Further, the United States Court of Appeals for the Fourth Circuit has explained that notice to the
employer of the alleged discrimination serves as a vital function in remedying an unlawful employment
practice because it gives an employer the opportunity to independently investigate and resolve the
alleged discriminatory actions. See Balas v. Huntington Ingalls Indus., Inc., 711 F.3d 401, 407 (4th Cir.
2013). Prior to the filing of this lawsuit, GII had no knowledge of Ms. Phillips’s allegations against it.
Moreover, to the extent Ms. Phillips alleges GII is a “joint employer,” by which both entities may be
considered her employer, “[a] charge must be filed against each employer to pursue a claim against that
employer.” EEOC Compliance Manual, § 2-III(B)(1)(a)(iii)(b). Thus, the Court lacks jurisdiction to
consider Ms. Phillips’s claims against GII, and GII will be dismissed.
2
(See Compl., ECF No. 1) (noting, in the caption of the Complaint, the address for GII as
Rockville, Maryland, and the address for GIC as Baltimore, Maryland).
2
Next, Defendants argue Ms. Phillips fails to state a claim against GIC because she worked as a
participant in GIC’s federally-funded rehabilitative training program and, therefore, she was not
employed by GIC. To survive a Federal Rule of Civil Procedure 12(b)(6) motion, the complaint must
allege enough facts to state a plausible claim for relief. Ashcroft v. Iqbal, 556 U.S. 662, 678 (2009)

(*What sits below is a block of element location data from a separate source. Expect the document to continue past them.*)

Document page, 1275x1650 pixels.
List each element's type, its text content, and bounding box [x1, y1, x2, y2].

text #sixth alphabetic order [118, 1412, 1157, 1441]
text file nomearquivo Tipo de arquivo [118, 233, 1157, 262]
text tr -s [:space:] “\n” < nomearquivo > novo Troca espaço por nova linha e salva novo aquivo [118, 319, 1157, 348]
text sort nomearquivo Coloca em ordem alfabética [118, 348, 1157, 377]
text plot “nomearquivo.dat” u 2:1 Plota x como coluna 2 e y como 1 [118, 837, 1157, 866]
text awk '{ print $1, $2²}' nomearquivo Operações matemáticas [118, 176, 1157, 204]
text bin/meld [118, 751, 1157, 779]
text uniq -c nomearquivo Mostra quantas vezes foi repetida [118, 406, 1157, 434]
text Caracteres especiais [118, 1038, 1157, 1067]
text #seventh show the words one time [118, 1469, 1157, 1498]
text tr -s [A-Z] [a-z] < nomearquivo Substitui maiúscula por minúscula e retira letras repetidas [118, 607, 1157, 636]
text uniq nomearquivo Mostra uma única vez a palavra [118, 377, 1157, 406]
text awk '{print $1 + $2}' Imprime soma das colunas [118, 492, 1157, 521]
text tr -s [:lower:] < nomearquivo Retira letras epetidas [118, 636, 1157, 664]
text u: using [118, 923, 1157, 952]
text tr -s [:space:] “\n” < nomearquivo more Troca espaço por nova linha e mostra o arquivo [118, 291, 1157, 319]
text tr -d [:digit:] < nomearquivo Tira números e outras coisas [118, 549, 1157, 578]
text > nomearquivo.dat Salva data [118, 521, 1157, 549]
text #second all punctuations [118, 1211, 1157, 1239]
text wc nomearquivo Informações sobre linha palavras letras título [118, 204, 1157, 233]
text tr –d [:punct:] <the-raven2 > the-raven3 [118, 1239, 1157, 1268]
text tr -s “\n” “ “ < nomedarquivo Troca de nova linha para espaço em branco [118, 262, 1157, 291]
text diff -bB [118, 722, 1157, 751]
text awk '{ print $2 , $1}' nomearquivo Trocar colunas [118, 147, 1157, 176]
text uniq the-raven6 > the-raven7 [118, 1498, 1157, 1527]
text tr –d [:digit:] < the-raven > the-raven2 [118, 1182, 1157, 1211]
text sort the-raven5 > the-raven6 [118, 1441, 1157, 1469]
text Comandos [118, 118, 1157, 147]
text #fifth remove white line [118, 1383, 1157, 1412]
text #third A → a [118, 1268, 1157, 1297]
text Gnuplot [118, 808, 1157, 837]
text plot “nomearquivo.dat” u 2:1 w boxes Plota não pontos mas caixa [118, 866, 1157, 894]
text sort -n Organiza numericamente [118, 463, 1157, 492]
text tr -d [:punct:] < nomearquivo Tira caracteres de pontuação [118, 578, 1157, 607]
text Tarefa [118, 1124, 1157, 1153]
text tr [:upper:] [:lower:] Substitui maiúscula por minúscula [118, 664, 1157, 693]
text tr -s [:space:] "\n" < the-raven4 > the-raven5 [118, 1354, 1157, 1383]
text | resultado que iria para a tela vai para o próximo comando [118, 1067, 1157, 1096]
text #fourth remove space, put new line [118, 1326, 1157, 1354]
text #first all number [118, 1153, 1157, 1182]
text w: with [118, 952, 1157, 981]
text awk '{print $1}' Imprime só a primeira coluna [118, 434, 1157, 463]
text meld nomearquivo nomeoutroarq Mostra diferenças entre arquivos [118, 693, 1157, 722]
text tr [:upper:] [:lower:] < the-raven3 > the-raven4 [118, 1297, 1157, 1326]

(quoting Bell Atl. Corp. v. Twombly, 550 U.S. 544, 570 (2007)).
Title VII and the ADA prohibit discrimination by an employer against an employee. See Garrett
v. Phillips Mills, Inc., 721 F.2d 979, 980 (4th Cir. 1983) (interpreting Age Discrimination in Employment
Act (“ADEA”), in which the operative language is identical to the operative language in Section
703(a)(1) of Title VII, to mean that an “individual” only has a cause of action under the ADEA if he is an
employee of the defendant); see also Brennan v. Mercedes Benz USA, 388 F.3d 133, 135 (5th Cir. 2004)
(“[T]he ADA does not provide a cause of action where the plaintiff is not in an employment relationship
with, or an applicant for employment with, the defendant.”). Decided in the context of the National
Labor Relations Act, the Fourth Circuit has specifically held that participants in GIC’s federally-funded
rehabilitative training program are not employees of GIC. Balt. Goodwill Indus. v. NCRB, 134 F.3d 227,
229 (4th Cir. 1998) (per curiam). This Court then specifically extended the Fourth Circuit’s analysis to
cases brought under the ADA. See Ghee v. Goodwill Indus. of Chesapeake, Inc., No. JFM-09-251, 2009
WL 692115, at *1 (D.Md. Mar. 10, 2009) aff’d sub nom. Ghee v. Goodwill Indus., 332 F.App’x 7 (4th
Cir. 2009).
As in Ghee, the Court will not make a distinction between the meaning of “employer” within the
meaning of the National Labor Relations Act and Title VII. See id. To the extent Ms. Phillips argues
GIC exerted sufficient control over her employment such that she can claim employee status under the
test set forth in Garrett, 721 F.2d at 981, that test does not apply in this case. The eleven factors set out in
Garrett were used to determine whether plaintiff could establish sufficient control over his employment
to claim employee status as an independent contractor. Because Ms. Phillips cannot demonstrate an
employment relationship, GIC will be dismissed with prejudice.
For the reasons stated above, Plaintiff’s Motion to Strike (ECF No. 15) is DENIED as MOOT3
and Defendants’ Motion to Dismiss (ECF No. 5) is GRANTED. The Complaint is DISMISSED. GIC is
DISMISSED with prejudice. Despite the informal nature of this memorandum, it shall constitute an
Order of this Court, and the Clerk is directed to docket it accordingly and CLOSE the case.
Very truly yours,
/s/
_______________________
George L. Russell, III
United States District Judge
3
The Court did not rely upon Defendants’ Exhibits B and C to rule on the Motion to Dismiss
and, therefore, need not consider Plaintiff’s Motion to Strike.